Pilot wasn’t qualif ied to f ly footballer crash plane
Plane broke up mid-air, as report into Sala tragedy also reveals...
THE pilot of a plane carrying footballer Emiliano Sala was not qualified to fly the aircraft and was disorientated by a carbon monoxide leak when it plunged into the sea, a report revealed yesterday.
David Ibbotson, 59, was sufficiently conscious to try to pull the plane up from a dive, but it was going too fast and broke up in mid-air.
His ability to fly the single-engine Piper Malibu aircraft would have been severely affected by CO poisoning.
But accident investigators concluded his lack of training in night flying and recent lack of practice in flying using the plane’s instruments rather than sight increased the risk of him losing control.
The poisonous gas leak was so bad that tests of Mr Sala’s body showed he would have been ‘deeply unconscious’ by the time the plane hit the water.
Mr Ibbotson’s body has not been found, but he will also have been badly impaired by the ‘silent killer’ gas, probably resulting from exhaust gases leaking into the cabin via the heating system. Damage to a tailpipe during the flight was probably the cause, according to the report by the Air Accidents Investigation Branch.
There was no CO monitor in the plane and the report’s authors have recommended that a gas monitor with an alarm, which cost as little as €16.50, must be installed in all aircraft of this design so pilots can take quick action before they are rendered senseless.
Argentinian striker Sala, 28, had just completed a €16.5 million transfer from French club Nantes to Cardiff City and was being flown to the UK from France when the accident happened in bad weather in January last year.

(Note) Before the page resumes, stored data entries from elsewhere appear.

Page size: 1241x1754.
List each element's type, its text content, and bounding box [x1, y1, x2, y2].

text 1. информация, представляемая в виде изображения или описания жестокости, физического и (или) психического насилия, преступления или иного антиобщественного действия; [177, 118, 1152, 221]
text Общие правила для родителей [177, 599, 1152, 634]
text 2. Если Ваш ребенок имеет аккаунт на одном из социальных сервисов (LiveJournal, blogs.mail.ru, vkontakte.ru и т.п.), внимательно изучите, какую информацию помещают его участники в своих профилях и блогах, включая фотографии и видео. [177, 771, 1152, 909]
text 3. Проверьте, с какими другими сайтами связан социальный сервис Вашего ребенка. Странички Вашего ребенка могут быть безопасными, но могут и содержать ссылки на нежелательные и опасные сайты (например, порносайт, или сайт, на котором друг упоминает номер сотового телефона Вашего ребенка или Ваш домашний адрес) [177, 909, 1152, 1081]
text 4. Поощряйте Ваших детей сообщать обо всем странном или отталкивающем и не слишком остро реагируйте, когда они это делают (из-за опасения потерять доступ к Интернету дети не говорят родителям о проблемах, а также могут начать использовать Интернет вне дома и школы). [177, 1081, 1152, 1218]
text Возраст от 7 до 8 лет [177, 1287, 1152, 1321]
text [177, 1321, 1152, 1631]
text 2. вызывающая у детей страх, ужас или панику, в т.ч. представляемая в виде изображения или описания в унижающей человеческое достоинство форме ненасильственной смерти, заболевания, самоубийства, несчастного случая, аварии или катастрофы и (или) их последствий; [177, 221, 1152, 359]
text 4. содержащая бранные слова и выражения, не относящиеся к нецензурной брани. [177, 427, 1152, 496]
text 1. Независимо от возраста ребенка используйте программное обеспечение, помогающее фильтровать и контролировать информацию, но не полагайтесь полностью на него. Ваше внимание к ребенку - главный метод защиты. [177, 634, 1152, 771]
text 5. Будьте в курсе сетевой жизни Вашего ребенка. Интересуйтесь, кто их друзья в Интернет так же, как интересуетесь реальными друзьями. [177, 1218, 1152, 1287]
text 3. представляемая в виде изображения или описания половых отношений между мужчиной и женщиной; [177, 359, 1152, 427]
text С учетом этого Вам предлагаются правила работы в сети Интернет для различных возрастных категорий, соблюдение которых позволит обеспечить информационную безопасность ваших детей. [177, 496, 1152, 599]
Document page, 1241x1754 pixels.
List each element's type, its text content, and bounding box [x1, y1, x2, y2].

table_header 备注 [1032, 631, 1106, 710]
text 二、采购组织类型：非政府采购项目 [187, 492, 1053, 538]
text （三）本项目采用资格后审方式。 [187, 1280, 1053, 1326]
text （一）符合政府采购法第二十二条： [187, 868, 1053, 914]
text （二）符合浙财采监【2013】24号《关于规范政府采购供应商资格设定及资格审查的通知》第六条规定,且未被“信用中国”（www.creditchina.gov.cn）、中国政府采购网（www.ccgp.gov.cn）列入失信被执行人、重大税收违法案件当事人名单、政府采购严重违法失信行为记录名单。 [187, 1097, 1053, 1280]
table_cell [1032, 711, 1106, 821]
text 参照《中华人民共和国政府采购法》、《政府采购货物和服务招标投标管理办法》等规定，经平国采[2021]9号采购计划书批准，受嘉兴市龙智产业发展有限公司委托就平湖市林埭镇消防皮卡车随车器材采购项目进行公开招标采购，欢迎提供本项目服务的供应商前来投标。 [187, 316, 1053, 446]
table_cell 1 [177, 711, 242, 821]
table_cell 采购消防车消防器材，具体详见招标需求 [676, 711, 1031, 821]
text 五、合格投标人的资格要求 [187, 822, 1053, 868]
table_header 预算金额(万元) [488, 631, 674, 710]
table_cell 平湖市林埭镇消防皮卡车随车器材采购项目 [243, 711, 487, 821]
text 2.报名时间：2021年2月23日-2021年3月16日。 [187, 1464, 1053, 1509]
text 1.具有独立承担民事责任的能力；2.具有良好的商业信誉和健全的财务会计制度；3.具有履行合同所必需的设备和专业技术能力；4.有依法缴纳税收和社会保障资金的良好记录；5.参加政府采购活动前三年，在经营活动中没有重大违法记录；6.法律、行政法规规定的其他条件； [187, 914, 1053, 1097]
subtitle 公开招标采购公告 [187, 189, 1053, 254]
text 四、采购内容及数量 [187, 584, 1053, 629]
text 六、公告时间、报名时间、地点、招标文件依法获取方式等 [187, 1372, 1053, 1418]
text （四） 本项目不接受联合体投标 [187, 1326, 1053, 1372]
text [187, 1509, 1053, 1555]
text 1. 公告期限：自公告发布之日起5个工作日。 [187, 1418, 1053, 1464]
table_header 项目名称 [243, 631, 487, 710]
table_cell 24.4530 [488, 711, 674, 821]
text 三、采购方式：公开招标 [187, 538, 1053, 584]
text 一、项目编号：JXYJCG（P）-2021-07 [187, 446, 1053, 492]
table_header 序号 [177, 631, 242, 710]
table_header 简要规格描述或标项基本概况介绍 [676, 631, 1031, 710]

He was the only passenger in the private aircraft flown by Mr Ibbotson, a pilot highly experienced in parachute drops, when it crashed into the English Channel 35km from Guernsey.
The report concluded that Mr Ibbotson was ‘not qualified to fly the aircraft at the time of the accident’. He was expecting to be paid for taking the footballer to Cardiff but was not licensed for commercial trips.
AAIB investigators found he ‘had been paid a fee for flights on numerous occasions’.
The pilot should also not have been flying at night. The report stated: ‘It is likely that the pilot felt some pressure to complete the return leg of the flight even though it would be at night and in poor weather.’
Although maintenance of the aircraft was up to date, the autopilot had an ‘intermittent fault’, the report revealed. And on the flight to France two days earlier, Mr Ibbotson reported hearing a ‘bang’ and a low-level mist through the aircraft. Investigators couldn’t find out if this mystery incident was linked in any way to the accident but three other technical issues on the earlier trip were ruled as irrelevant.
David Henderson, 65, an experienced pilot who was reportedly due to fly the plane was arrested last June on suspicion of manslaughter. UK Police announced this week he would not be charged.